Self-Gating Smooth Activation: The Mish Function (Easy) — Practice with Code Visualizer

In deep learning, activation functions play a critical role in enabling neural networks to learn complex, non-linear patterns. While ReLU has dominated the field for years, researchers have continuously sought activation functions with superior properties for gradient flow and generalization.

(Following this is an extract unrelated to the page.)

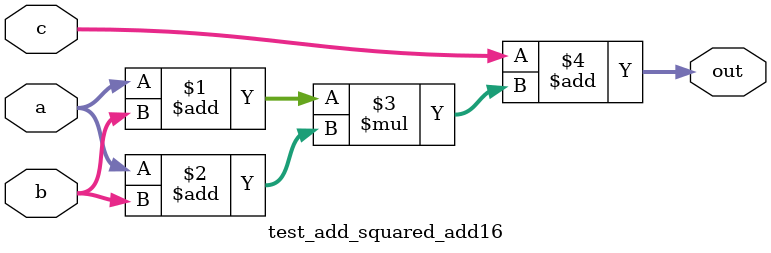
<source format=v>

module test_add_squared_add16(input [15:0] a, input [15:0] b, input [15:0] c, output [15:0] out);
  assign out = c + ((a + b) * (a + b));
endmodule
</source>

The Mish Activation Function is a modern, self-regularizing activation function that has demonstrated remarkable performance improvements over traditional activations like ReLU and Swish in various deep learning architectures. Introduced as part of the quest for better gradient dynamics, Mish combines self-gating mechanisms with smooth, unbounded characteristics that allow it to preserve small negative gradients rather than eliminating them entirely.

Mathematical Definition:

The Mish function is defined as:

$$\text{Mish}(x) = x \cdot \tanh(\text{softplus}(x))$$

Where the softplus function is a smooth approximation of the ReLU function:

$$\text{softplus}(x) = \ln(1 + e^x)$$

The complete expanded formula becomes:

$$\text{Mish}(x) = x \cdot \tanh(\ln(1 + e^x))$$

Key Properties of Mish:

Self-Gating: The function uses its own transformed input as a gating mechanism, similar to attention mechanisms in transformers
Smooth and Non-Monotonic: Unlike ReLU, Mish is infinitely differentiable and has a smooth curve with a small dip into negative territory
Unbounded Above: For positive inputs, Mish approaches the identity function, allowing strong gradient flow
Bounded Below: The minimum value is approximately -0.31 at x ≈ -1.2
Preserves Negative Gradients: Small negative values still produce meaningful outputs, unlike ReLU which zeros them completely

Your Task:

Implement a function that computes the Mish activation value for a given scalar input. The function should return the result rounded to 4 decimal places.

Computational Steps:

Calculate the softplus value: (\text{softplus}(x) = \ln(1 + e^x))
Apply the hyperbolic tangent: (\tanh(\text{softplus}(x)))
Multiply by the original input: (x \cdot \tanh(\text{softplus}(x)))
Round the result to 4 decimal places

For x = 1.0:

Step 1: Calculate softplus(1.0) = ln(1 + e¹) = ln(1 + 2.7183) = ln(3.7183) ≈ 1.3133

Step 2: Apply tanh: tanh(1.3133) ≈ 0.8651

Step 3: Multiply by input: 1.0 × 0.8651 = 0.8651

The Mish activation value for x = 1.0 is 0.8651. Notice how the output is close to but slightly less than the input, demonstrating Mish's smooth gating behavior for positive values.

For x = 0.0:

Step 1: Calculate softplus(0.0) = ln(1 + e⁰) = ln(2) ≈ 0.6931

Step 2: Apply tanh: tanh(0.6931) ≈ 0.6

Step 3: Multiply by input: 0.0 × 0.6 = 0.0

The Mish activation value for x = 0.0 is 0.0. Since the final formula multiplies by x, any input of zero produces an output of zero, regardless of the intermediate softplus and tanh computations.

For x = -1.0:

Step 1: Calculate softplus(-1.0) = ln(1 + e⁻¹) = ln(1 + 0.3679) = ln(1.3679) ≈ 0.3133

Step 2: Apply tanh: tanh(0.3133) ≈ 0.3034

Step 3: Multiply by input: (-1.0) × 0.3034 = -0.3034

The Mish activation value for x = -1.0 is -0.3034. This demonstrates one of Mish's key advantages: unlike ReLU which would output 0, Mish preserves a small negative gradient, allowing information to flow even for negative inputs.